Mais, ils n'ont point de chef; ils ne savent à qui obéir; la confusion se met dans leurs rangs. Leurs faibles barrières sont enfoncées.
Les ennemis se précipitent sur eux, la baïonnette en avant... ils les cernent; ils les acculent; ils frappent impitoyablement ces malheureux, qui, manquant d'armes, pour la plupart, se défendent avec leurs mains, avec leurs pieds, avec leurs dents.
C'est une atroce boucherie!
De sa fenêtre, Léonie voit tout. Elle tremble, elle palpite; elle sent son coeur défaillir; elle ne respire plus, et elle ne peut, la pauvre enfant, s'arracher au plus effroyable des spectacles.
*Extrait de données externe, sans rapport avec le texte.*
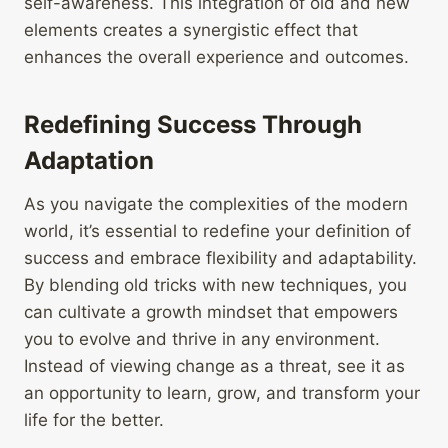
self-awareness. This integration of old and new
elements creates a synergistic effect that
enhances the overall experience and outcomes.
Redefining Success Through
Adaptation
As you navigate the complexities of the modern
world, it’s essential to redefine your definition of
success and embrace flexibility and adaptability.
By blending old tricks with new techniques, you
can cultivate a growth mindset that empowers
you to evolve and thrive in any environment.
Instead of viewing change as a threat, see it as
an opportunity to learn, grow, and transform your
life for the better.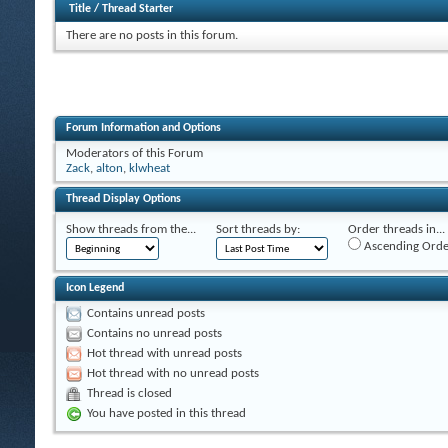
Title
/
Thread Starter
There are no posts in this forum.
Forum Information and Options
Moderators of this Forum
Zack
,
alton
,
klwheat
Thread Display Options
Show threads from the...
Sort threads by:
Order threads in...
Ascending Orde
Icon Legend
Contains unread posts
Contains no unread posts
Hot thread with unread posts
Hot thread with no unread posts
Thread is closed
You have posted in this thread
C'est que, dans la foule des combattants, elle a distingué le Petit-Aigle qui, brandissant un sabre de cavalerie, enlevé à un officier de police, l'assène, à droite, à gauche, en avant, partout, et, aidé de son père, tient encore bon, alors que tout fuit autour d'eux.
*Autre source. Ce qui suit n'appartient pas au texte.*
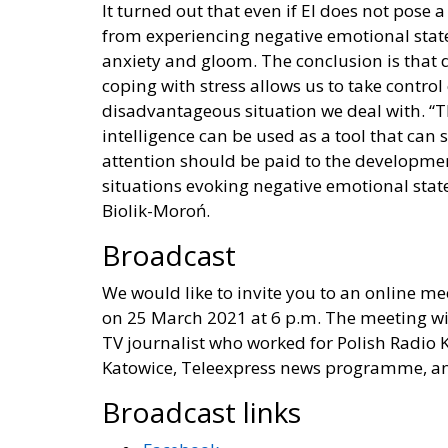
It turned out that even if EI does not pose
from experiencing negative emotional states, 
anxiety and gloom. The conclusion is that d
coping with stress allows us to take control
disadvantageous situation we deal with. “T
intelligence can be used as a tool that can
attention should be paid to the developmen
situations evoking negative emotional state
Biolik-Moroń.
Broadcast
We would like to invite you to an online me
on 25 March 2021 at 6 p.m. The meeting wi
TV journalist who worked for Polish Radio K
Katowice, Teleexpress news programme, and 
Broadcast links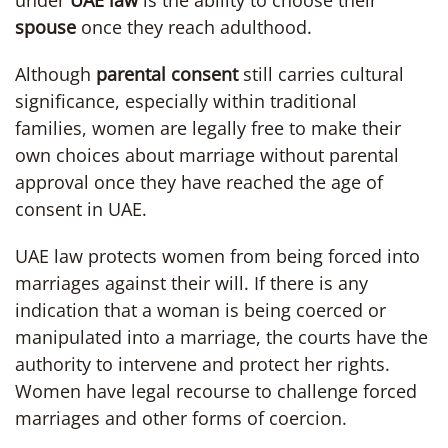
under
UAE law
is the ability to choose their
spouse
once they reach adulthood.
Although
parental consent
still carries cultural
significance, especially within traditional
families, women are legally free to make their
own choices about marriage without parental
approval once they have reached the age of
consent in UAE.
UAE law protects women from being forced into
marriages against their will. If there is any
indication that a woman is being coerced or
manipulated into a marriage, the courts have the
authority to intervene and protect her rights.
Women have legal recourse to challenge forced
marriages and other forms of coercion.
Mais il tombe, accablé par le nombre. Les yeux de Léonie se ferment; elle chancelle et tâche de se cramponner à l'espagnolette pour ne pas tomber aussi.
—Ma fille! mon enfant! au secours! s'écrie madame de Repentigny, oubliant sa faiblesse, thésaurisant un reste de force, et se jetant à bas du lit pour recevoir Léonie dans ses bras.
Et elle s'affaisse à côté d'elle.
On les relève.
—Ah! j'ai eu bien peur! merci, ô mon Dieu! murmure la tendre mère, en embrassant Léonie, qui, un peu remise de son émotion, s'occupe à border le lit.